More subtly, the draft allows foreign firms to gain support by partnering with European companies, a “technology-for-market” model that is being quietly advanced by BMW's joint venture with Great Wall, Beam Motors, and Stellantis' partnership with Zero Run.
When affordable EVs from Chinese carmakers began to arrive in European ports, there was a policy split within the European Union. France is vigorously promoting the “Made in Europe” threshold, supporting Renault Dacia Spring and other models under 20,000 euros; Germany is worried about the impact of local high-end brands, advocating resistance through 45% tariffs.
In 2024, the average price of electric cars in Europe is still as high as 48,000 euros, while the price of similar products of Chinese brands is about 30% -40% lower. Industry analysts point out that “Europe needs ‘price butchers’ like BYD to force cost reductions, but fears that the market will be eroded.”

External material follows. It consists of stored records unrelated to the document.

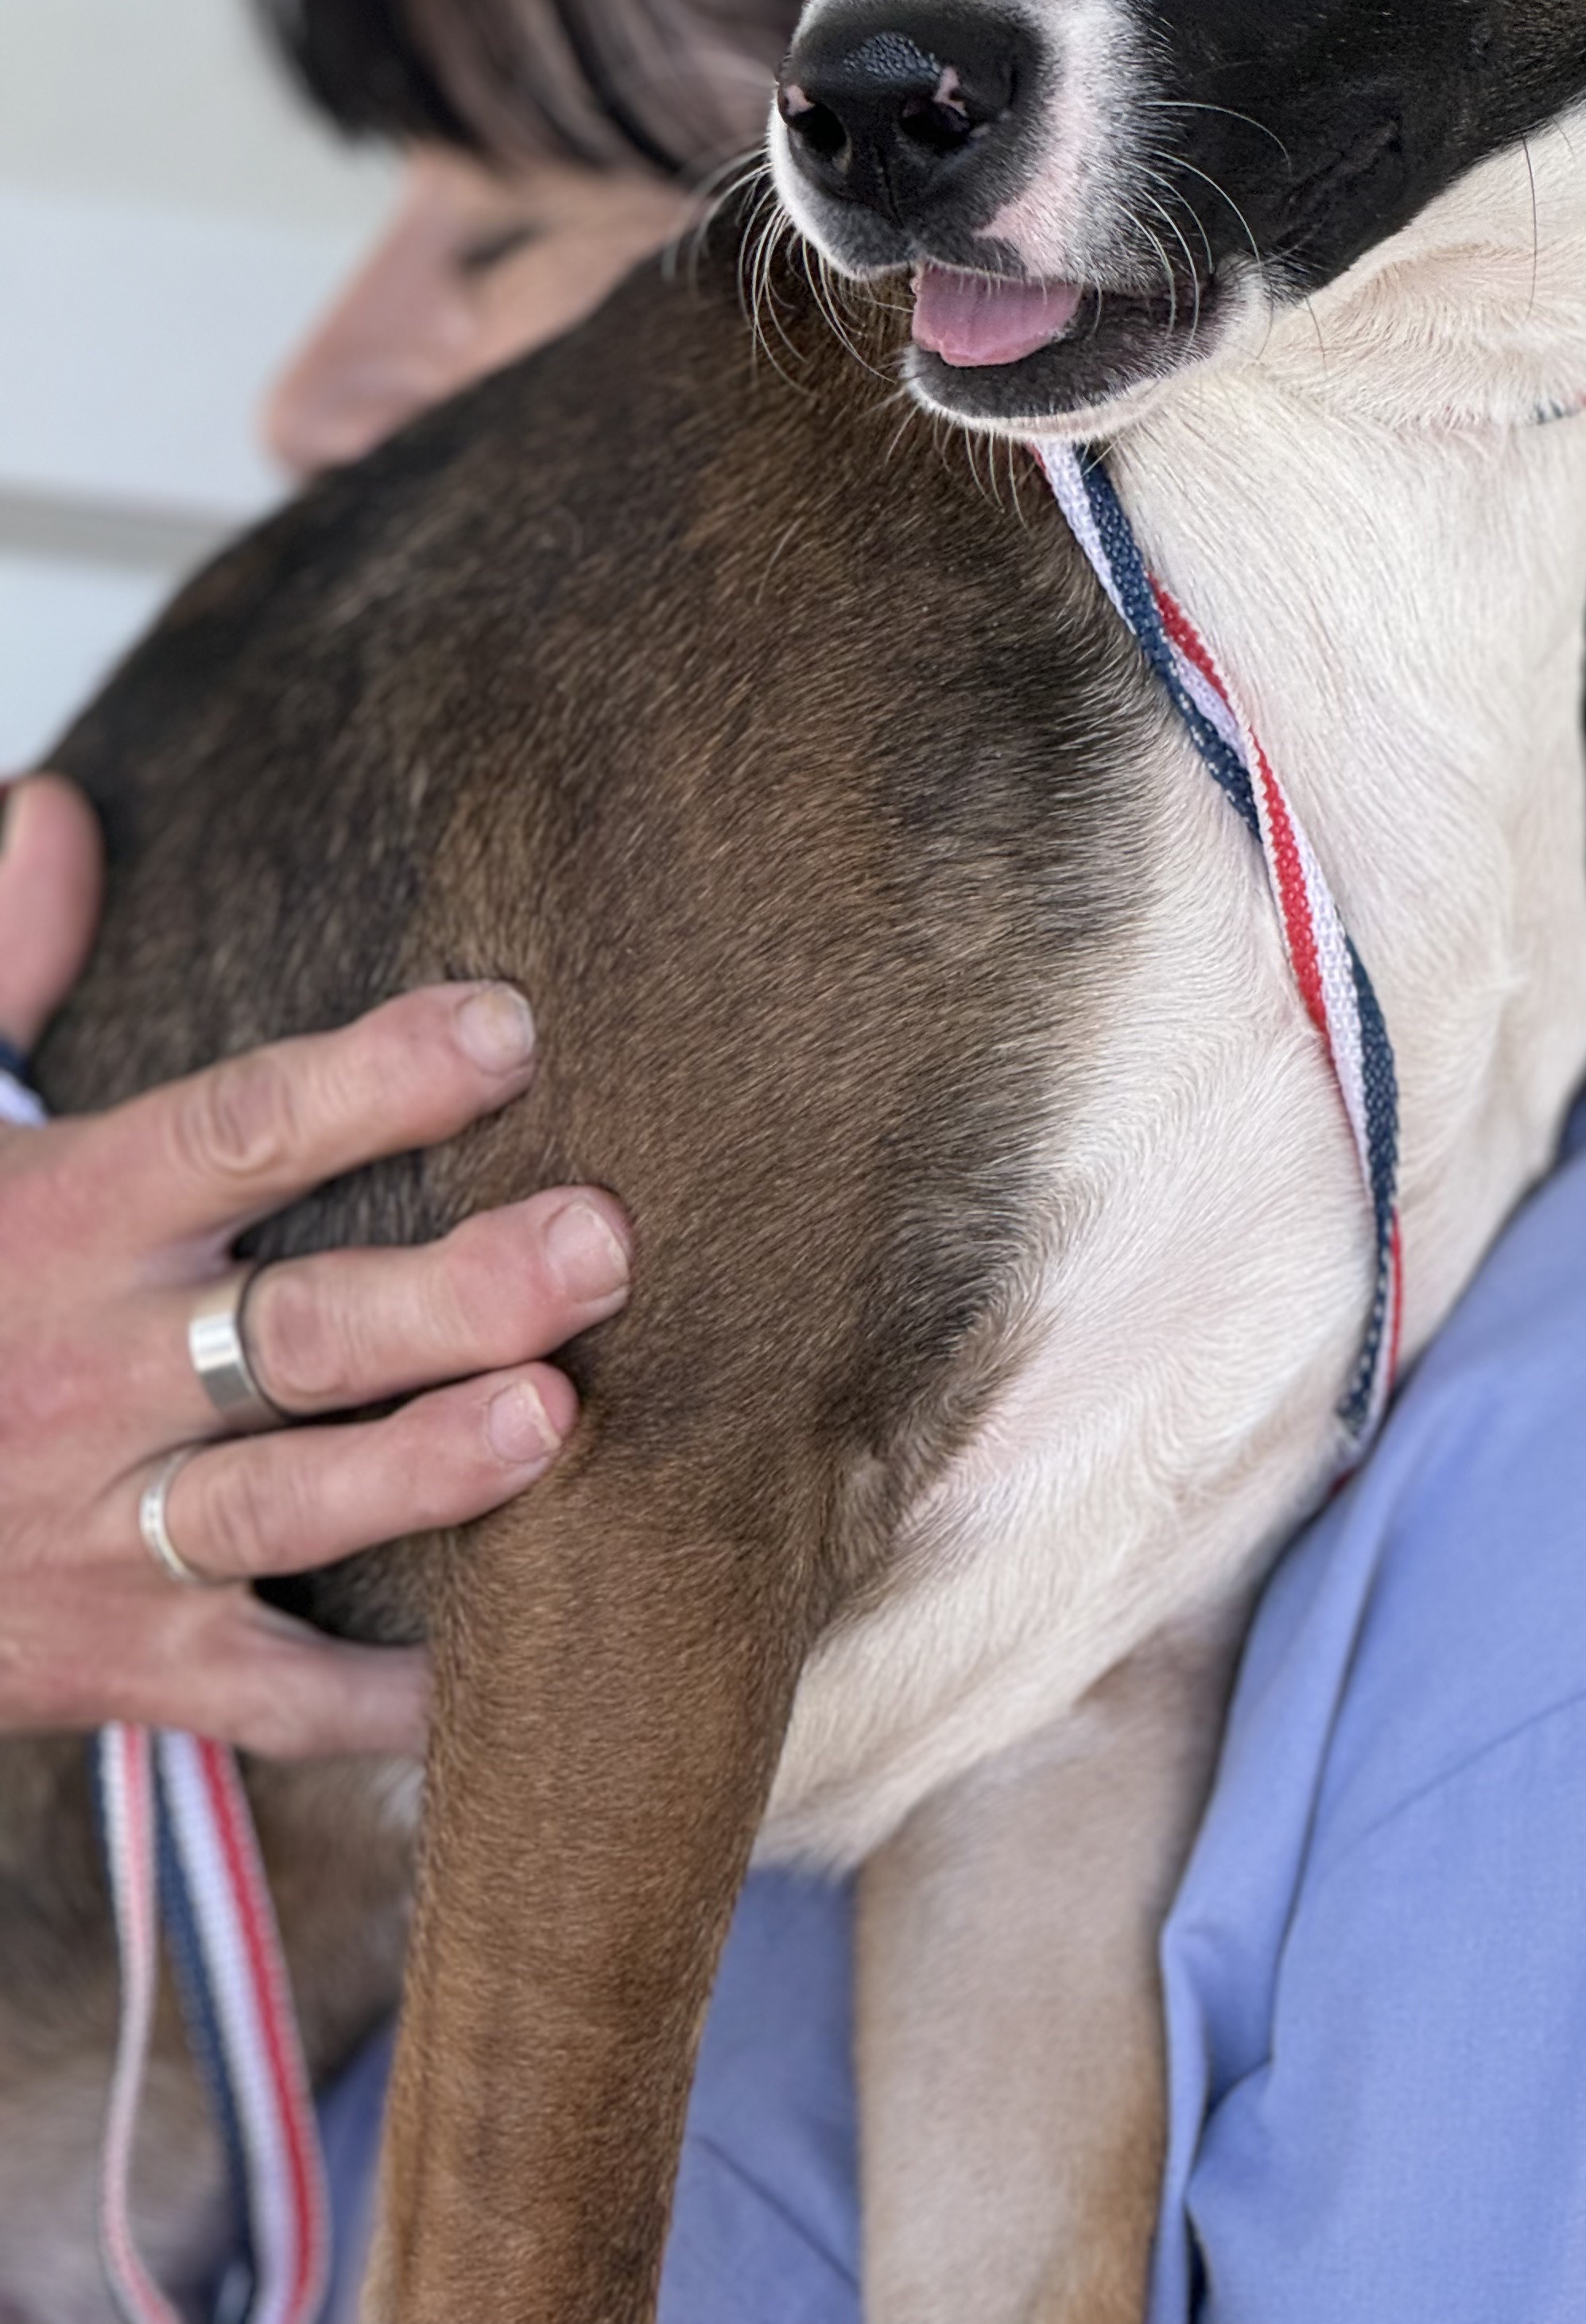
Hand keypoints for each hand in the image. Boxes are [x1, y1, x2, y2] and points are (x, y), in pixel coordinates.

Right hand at [0, 773, 629, 1756]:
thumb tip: (59, 805)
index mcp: (56, 1226)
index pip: (231, 1132)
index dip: (369, 1079)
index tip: (508, 1026)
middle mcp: (87, 1377)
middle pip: (295, 1328)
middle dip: (453, 1290)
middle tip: (603, 1239)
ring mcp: (102, 1529)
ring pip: (288, 1502)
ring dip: (426, 1472)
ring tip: (560, 1425)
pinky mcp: (115, 1661)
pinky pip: (262, 1694)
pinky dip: (378, 1705)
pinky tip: (505, 1683)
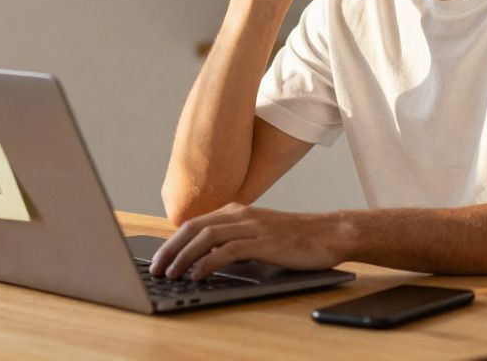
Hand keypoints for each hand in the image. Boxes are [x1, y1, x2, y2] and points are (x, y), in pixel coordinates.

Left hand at [148, 203, 352, 280]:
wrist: (331, 233)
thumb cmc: (297, 239)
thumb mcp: (260, 236)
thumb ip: (236, 242)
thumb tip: (208, 260)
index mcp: (238, 211)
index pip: (195, 223)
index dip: (173, 241)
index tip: (159, 258)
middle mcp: (242, 214)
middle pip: (194, 228)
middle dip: (170, 249)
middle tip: (156, 269)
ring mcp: (253, 226)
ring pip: (206, 237)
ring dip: (184, 257)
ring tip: (171, 274)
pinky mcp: (264, 241)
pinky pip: (228, 251)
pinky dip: (208, 263)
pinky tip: (197, 275)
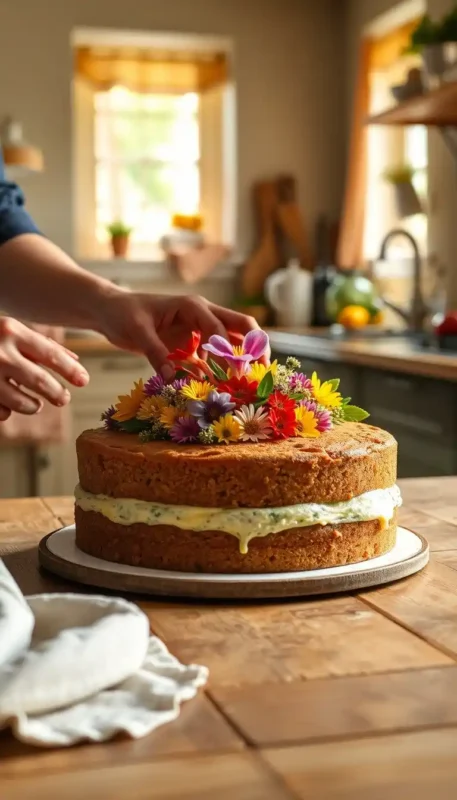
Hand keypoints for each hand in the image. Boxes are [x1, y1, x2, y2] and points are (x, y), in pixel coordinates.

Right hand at [0, 317, 88, 420]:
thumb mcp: (11, 330)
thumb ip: (40, 345)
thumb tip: (75, 361)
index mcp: (10, 330)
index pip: (50, 353)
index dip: (70, 369)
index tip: (84, 380)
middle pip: (39, 380)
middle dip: (56, 393)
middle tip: (64, 398)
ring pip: (22, 401)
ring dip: (33, 405)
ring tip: (36, 404)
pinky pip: (2, 411)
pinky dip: (8, 411)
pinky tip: (8, 406)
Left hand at [97, 291, 266, 378]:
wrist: (112, 312)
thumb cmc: (124, 315)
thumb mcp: (137, 332)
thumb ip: (156, 353)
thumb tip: (173, 378)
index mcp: (193, 306)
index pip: (219, 328)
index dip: (228, 351)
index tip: (233, 374)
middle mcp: (203, 315)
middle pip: (242, 326)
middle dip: (255, 347)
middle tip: (261, 371)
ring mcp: (201, 331)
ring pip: (233, 342)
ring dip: (243, 360)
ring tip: (251, 384)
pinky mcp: (194, 346)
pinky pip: (214, 359)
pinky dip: (221, 372)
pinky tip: (225, 390)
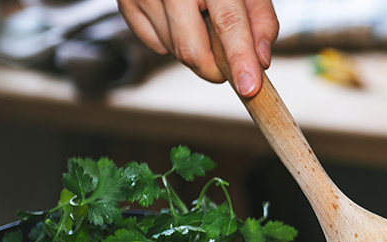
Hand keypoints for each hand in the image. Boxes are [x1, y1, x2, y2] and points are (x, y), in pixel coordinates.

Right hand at [117, 0, 277, 96]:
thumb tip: (261, 61)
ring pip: (173, 50)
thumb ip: (261, 20)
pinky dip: (172, 42)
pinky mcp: (125, 2)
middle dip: (215, 68)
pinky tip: (181, 20)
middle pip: (191, 49)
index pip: (228, 22)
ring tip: (203, 22)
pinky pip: (154, 43)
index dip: (239, 58)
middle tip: (230, 65)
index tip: (248, 88)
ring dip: (196, 51)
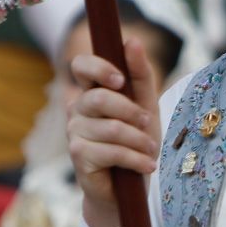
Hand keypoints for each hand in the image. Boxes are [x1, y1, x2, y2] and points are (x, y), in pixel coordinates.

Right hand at [66, 37, 162, 226]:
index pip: (81, 65)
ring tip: (150, 151)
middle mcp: (77, 108)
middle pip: (100, 98)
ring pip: (112, 128)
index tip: (120, 80)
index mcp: (91, 91)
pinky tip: (146, 166)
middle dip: (131, 112)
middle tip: (148, 125)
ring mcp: (74, 132)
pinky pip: (111, 151)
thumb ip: (140, 75)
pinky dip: (136, 159)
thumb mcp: (146, 106)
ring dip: (139, 141)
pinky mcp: (78, 155)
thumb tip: (132, 40)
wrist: (130, 186)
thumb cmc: (137, 142)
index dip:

At the policy discussion table in Brussels, two scenes stand in contrast. On one side, Volkswagen's profit margins have fallen to 3% due to excessive investment in electrification, and on the other side, Tesla is making $1 billion a year by selling carbon credits to traditional car companies. This contradiction forced the EU to set aside “financial relief” space in the draft. But environmental groups have warned that any compromise that relaxes emissions targets will shake the cornerstone of the 2035 policy to ban the sale of fuel cars.
The EU's draft new electric car policy, in the globalization of competition and industrial protection between the “back and forth horizontal jump”. When China holds 75% of the battery production capacity, the United States with the Inflation Reduction Act to absorb the industrial chain of investment, Europe is trying to use “local content” to build a line of defense.
But the success of this action, not only depends on the charging pile construction speed or subsidy strength, but also in the openness and protection, environmental goals and commercial reality to find a balance. As a German automotive engineer previously said in an interview: “We are paying the price for the past ten years of hesitation on electrification, and now every policy is like doing multiple choice in the emergency room.”